:: Material to process
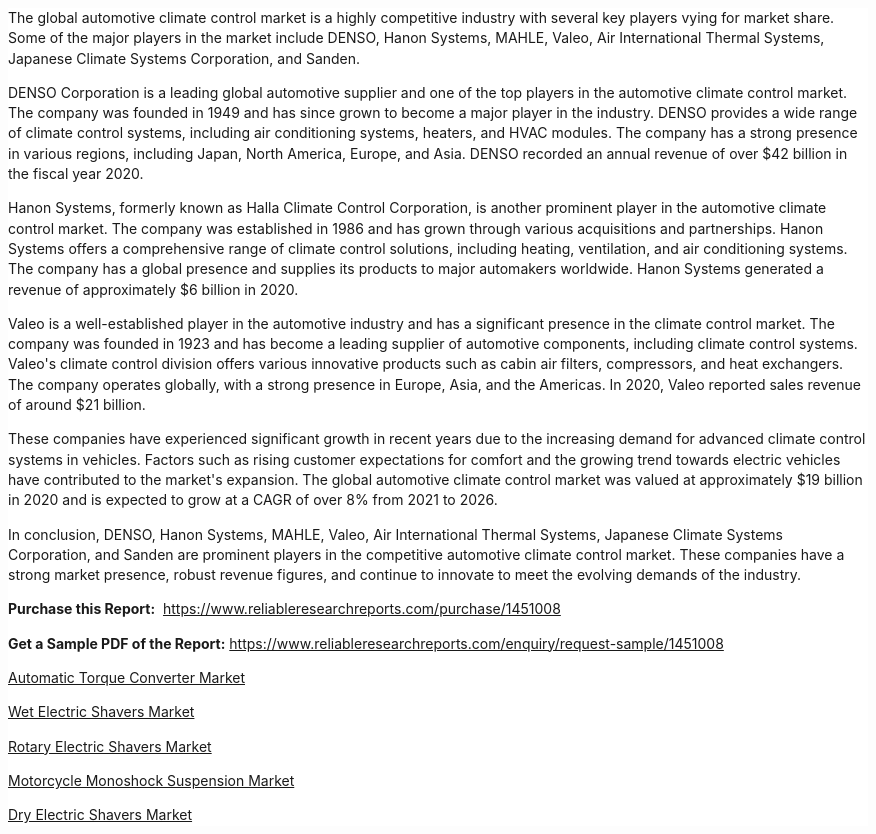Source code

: <p><p>The global automotive climate control market is a highly competitive industry with several key players vying for market share. Some of the major players in the market include DENSO, Hanon Systems, MAHLE, Valeo, Air International Thermal Systems, Japanese Climate Systems Corporation, and Sanden.</p><p>DENSO Corporation is a leading global automotive supplier and one of the top players in the automotive climate control market. The company was founded in 1949 and has since grown to become a major player in the industry. DENSO provides a wide range of climate control systems, including air conditioning systems, heaters, and HVAC modules. The company has a strong presence in various regions, including Japan, North America, Europe, and Asia. DENSO recorded an annual revenue of over $42 billion in the fiscal year 2020.</p><p>Hanon Systems, formerly known as Halla Climate Control Corporation, is another prominent player in the automotive climate control market. The company was established in 1986 and has grown through various acquisitions and partnerships. Hanon Systems offers a comprehensive range of climate control solutions, including heating, ventilation, and air conditioning systems. The company has a global presence and supplies its products to major automakers worldwide. Hanon Systems generated a revenue of approximately $6 billion in 2020.</p><p>Valeo is a well-established player in the automotive industry and has a significant presence in the climate control market. The company was founded in 1923 and has become a leading supplier of automotive components, including climate control systems. Valeo's climate control division offers various innovative products such as cabin air filters, compressors, and heat exchangers. The company operates globally, with a strong presence in Europe, Asia, and the Americas. In 2020, Valeo reported sales revenue of around $21 billion.</p><p>These companies have experienced significant growth in recent years due to the increasing demand for advanced climate control systems in vehicles. Factors such as rising customer expectations for comfort and the growing trend towards electric vehicles have contributed to the market's expansion. The global automotive climate control market was valued at approximately $19 billion in 2020 and is expected to grow at a CAGR of over 8% from 2021 to 2026.</p><p>In conclusion, DENSO, Hanon Systems, MAHLE, Valeo, Air International Thermal Systems, Japanese Climate Systems Corporation, and Sanden are prominent players in the competitive automotive climate control market. These companies have a strong market presence, robust revenue figures, and continue to innovate to meet the evolving demands of the industry.</p></p>
<p><strong>Purchase this Report:</strong>&nbsp;&nbsp;<a href="https://www.reliableresearchreports.com/purchase/1451008">https://www.reliableresearchreports.com/purchase/1451008</a></p>
<p></p>
<p><strong>Get a Sample PDF of the Report:</strong>&nbsp;<a href="https://www.reliableresearchreports.com/enquiry/request-sample/1451008">https://www.reliableresearchreports.com/enquiry/request-sample/1451008</a></p>
<p><p><a href="https://github.com/luckyshygirl/Market-Research-Report-List-1/blob/main/automatic-torque-converter-market.md">Automatic Torque Converter Market</a></p><p><a href="https://medium.com/@charvi.reportprime/wet-electric-shavers-nbsp-market-focuses-on-market-share-size-and-projected-forecast-till-2030-cee49745da5b">Wet Electric Shavers Market</a></p><p><a href="https://medium.com/@rahul.reportprime/rotary-electric-shavers-market-trends-forecast-and-competitive-analysis-to-2030-9de83866beaf">Rotary Electric Shavers Market</a></p><p><a href="https://github.com/vimar16th/Market-Research-Report-List-1/blob/main/motorcycle-monoshock-suspension-market.md">Motorcycle Monoshock Suspension Market</a></p><p><a href="https://medium.com/@vrahul.reportprime/dry-electric-shavers-market-exploring-market-share-market-trends-and-future-growth-747067db6b6a">Dry Electric Shavers Market</a></p></p>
::::
* [Directions]
Count the lines above that contain the string "Sample", treating uppercase and lowercase letters as distinct, and give only the number.

* [Solved exercise]
1